Most industries, especially tech, have translated the IT developed Agile methodology into standard business practice of how to deliver... well, just about everything. But does it work for the creative industries?
The latest government figures show the UK's creative industries are worth £92 billion to the economy, ranking it above oil and gas, life sciences, aviation and the car industry combined. It's fair to say, our industry is kind of a big deal.
Not that you'd know it, seeing how in-house, client-side teams are treated, the ever-changing landscape of agency models and the uncertainty of Brexit. I say this because decision-makers are enforcing Agile.
This way of project management has taken off because some software developers in Utah created it and big tech corps adopted it with success. Its benefit is you can deliver something in incremental stages, instead of planning, building and pushing live all in one go. It lets you test as you go, so you can fix any bugs and optimise anything you create and hypothesise.

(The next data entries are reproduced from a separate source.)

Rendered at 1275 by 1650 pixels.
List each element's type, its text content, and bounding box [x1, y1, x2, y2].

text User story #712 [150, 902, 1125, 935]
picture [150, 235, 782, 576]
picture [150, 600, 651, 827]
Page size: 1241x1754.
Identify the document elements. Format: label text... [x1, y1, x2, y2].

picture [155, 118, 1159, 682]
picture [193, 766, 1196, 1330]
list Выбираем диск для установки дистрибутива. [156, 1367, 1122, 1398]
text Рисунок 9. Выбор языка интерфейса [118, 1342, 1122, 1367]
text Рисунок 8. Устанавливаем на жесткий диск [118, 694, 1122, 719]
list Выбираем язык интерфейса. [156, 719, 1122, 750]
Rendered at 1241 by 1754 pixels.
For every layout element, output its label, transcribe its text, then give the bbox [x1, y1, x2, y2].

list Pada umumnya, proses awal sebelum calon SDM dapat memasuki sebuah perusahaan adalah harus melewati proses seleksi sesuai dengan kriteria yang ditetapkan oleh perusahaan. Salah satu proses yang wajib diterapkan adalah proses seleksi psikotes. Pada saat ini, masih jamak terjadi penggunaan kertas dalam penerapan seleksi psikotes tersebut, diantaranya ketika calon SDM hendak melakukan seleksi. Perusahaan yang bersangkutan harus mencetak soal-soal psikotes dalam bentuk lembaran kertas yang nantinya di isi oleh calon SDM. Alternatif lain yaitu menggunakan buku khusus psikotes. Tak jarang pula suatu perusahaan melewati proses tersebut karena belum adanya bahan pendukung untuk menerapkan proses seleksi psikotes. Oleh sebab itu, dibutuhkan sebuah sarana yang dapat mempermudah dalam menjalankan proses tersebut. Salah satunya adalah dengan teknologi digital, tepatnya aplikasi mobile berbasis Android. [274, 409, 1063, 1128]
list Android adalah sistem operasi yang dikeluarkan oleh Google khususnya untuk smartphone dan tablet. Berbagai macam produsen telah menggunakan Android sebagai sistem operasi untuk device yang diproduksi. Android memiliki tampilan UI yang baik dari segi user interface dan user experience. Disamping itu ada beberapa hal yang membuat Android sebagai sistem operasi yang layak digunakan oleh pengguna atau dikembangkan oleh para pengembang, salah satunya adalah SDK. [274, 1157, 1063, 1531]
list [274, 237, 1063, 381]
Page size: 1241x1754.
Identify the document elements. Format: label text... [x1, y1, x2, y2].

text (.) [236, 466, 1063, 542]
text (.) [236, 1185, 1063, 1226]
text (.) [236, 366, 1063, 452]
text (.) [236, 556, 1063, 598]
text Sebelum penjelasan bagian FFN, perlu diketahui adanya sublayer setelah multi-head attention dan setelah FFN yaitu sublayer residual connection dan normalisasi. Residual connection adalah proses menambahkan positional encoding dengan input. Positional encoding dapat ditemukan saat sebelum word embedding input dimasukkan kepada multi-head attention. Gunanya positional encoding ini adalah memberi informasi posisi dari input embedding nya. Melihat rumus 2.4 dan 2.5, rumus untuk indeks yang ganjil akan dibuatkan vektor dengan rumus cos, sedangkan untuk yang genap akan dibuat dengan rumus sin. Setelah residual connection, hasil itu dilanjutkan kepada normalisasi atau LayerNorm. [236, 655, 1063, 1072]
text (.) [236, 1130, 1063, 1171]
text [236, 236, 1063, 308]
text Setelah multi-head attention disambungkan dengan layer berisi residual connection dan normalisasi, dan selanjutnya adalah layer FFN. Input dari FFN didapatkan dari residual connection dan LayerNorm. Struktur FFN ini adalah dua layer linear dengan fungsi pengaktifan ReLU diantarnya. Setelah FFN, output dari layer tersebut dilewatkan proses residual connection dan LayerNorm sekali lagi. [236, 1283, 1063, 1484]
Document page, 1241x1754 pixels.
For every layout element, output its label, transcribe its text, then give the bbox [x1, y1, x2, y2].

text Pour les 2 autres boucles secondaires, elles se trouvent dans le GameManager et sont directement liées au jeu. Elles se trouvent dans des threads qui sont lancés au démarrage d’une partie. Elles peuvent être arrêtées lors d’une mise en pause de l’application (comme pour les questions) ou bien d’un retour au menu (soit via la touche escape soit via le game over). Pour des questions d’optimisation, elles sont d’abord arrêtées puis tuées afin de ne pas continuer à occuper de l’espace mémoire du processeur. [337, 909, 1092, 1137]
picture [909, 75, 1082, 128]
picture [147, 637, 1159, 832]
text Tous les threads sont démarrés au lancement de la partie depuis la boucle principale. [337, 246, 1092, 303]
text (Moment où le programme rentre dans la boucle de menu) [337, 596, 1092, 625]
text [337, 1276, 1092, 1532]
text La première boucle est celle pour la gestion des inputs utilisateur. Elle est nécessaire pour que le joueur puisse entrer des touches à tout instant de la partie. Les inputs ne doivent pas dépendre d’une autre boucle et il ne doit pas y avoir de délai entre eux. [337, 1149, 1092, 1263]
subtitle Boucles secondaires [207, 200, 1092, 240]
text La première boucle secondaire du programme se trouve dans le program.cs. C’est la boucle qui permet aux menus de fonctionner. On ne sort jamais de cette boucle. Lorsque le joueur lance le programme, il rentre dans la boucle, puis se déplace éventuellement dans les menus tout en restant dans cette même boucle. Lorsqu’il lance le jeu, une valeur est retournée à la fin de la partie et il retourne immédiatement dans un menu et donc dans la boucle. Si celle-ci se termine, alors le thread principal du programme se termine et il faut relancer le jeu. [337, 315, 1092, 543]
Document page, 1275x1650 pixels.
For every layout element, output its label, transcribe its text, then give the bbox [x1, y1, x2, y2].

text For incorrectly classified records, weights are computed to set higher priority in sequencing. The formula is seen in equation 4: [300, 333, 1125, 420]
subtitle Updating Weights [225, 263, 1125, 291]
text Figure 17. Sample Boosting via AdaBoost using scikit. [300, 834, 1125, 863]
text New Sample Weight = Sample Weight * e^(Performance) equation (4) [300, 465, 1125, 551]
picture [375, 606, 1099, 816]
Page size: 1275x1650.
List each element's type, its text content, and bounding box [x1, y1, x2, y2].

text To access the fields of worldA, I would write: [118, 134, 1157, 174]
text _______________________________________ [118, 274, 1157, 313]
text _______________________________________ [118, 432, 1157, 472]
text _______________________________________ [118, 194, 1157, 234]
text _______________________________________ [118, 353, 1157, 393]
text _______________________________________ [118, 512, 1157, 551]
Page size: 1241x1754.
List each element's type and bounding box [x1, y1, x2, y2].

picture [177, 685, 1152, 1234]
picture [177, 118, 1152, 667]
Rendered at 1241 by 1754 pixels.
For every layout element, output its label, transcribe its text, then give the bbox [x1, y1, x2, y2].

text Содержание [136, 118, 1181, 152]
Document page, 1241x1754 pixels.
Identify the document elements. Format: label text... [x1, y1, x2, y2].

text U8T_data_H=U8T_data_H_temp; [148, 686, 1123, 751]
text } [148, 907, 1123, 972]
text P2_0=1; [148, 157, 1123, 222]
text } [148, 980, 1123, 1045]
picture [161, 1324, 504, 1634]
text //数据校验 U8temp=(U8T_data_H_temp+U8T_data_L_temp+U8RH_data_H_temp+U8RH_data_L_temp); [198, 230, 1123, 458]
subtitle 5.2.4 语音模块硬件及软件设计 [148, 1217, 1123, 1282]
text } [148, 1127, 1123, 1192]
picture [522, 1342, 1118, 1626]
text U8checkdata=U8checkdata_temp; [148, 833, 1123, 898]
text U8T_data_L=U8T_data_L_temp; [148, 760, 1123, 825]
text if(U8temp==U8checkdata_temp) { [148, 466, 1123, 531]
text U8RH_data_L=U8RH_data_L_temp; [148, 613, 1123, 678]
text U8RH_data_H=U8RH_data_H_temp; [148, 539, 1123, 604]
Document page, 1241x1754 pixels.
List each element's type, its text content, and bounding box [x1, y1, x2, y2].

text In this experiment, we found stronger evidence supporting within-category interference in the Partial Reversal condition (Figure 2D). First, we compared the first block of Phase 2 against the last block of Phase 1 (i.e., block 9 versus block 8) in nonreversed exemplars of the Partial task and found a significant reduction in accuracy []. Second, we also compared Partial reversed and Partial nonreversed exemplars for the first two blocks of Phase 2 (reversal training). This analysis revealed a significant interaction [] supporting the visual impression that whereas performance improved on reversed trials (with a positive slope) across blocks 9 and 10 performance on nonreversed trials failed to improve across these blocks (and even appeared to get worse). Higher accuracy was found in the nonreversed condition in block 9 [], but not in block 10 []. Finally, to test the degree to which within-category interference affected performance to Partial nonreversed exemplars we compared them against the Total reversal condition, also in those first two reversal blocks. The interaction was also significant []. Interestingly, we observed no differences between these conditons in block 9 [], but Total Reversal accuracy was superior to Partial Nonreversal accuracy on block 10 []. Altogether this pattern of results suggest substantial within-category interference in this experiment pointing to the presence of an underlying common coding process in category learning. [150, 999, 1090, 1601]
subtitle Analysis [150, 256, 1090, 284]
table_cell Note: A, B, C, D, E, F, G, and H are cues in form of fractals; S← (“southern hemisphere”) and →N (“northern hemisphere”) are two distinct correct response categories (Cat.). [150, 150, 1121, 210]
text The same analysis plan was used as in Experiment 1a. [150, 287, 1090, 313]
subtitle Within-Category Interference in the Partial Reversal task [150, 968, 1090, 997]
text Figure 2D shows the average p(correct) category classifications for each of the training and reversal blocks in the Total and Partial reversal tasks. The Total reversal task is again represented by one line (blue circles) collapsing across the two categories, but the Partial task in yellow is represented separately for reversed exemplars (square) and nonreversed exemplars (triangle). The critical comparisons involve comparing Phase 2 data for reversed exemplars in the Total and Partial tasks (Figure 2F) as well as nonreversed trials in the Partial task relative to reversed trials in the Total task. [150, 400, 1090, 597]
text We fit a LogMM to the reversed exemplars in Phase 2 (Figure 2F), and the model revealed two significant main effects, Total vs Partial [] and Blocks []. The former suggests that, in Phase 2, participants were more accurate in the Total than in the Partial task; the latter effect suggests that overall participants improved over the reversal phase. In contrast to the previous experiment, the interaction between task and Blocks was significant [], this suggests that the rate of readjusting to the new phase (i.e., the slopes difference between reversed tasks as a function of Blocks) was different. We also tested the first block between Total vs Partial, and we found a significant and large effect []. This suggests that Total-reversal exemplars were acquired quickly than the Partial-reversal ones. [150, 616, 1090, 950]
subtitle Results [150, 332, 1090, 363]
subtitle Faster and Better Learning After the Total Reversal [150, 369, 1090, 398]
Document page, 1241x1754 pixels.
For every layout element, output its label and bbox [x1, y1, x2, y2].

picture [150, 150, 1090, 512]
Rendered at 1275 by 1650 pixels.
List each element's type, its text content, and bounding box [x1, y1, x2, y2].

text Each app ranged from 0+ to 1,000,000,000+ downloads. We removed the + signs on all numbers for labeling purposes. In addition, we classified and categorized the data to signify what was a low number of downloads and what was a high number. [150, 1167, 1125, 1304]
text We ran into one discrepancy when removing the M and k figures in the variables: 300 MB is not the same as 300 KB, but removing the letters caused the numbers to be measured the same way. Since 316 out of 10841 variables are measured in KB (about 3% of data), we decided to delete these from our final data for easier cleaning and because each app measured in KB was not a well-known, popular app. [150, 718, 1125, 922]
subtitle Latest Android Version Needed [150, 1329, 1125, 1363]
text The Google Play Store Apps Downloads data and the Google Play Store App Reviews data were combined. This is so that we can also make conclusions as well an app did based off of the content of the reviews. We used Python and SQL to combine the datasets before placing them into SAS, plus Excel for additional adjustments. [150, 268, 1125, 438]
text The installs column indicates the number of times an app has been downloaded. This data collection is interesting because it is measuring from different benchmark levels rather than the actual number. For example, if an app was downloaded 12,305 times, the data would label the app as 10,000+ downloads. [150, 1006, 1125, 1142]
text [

It also manages workflow with kanban and sprint planning. And forces collaboration between copywriters, UX, designers, developers and product owners through scrums and daily stand-ups. This is also a good thing.
This only works when developing new sales journeys or functionality and during transformation. For BAU across P&Ls or for conversion rate optimisation (CRO), ringfencing resource is a waste of productivity. It also creates a single-point of failure.
The other issue is it creates silos within a silo. Having an X amount scrum teams with a digital department causes a lot of conflict and separates copywriters from their horizontal community. By keeping the same people on the same project, you're limiting ideas and not seeing the big picture.
I believe the studio model for in-house teams works. Pairing creatives with developers and UXers to spread their skills across other workstreams. You should always have an A-team for the those high-profile, top priority projects, but having a central team that get plugged into scrum teams on a project by project, sprint by sprint basis, depending on what skills are needed.
Of course, adapting another copywriter's work based on analytics and testing will bring a fresh pair of eyes and different brain, perhaps bringing a different dimension to what's there.
Maybe, as the creative industry is so lucrative and important, it needs its own methodology of how to get stuff done.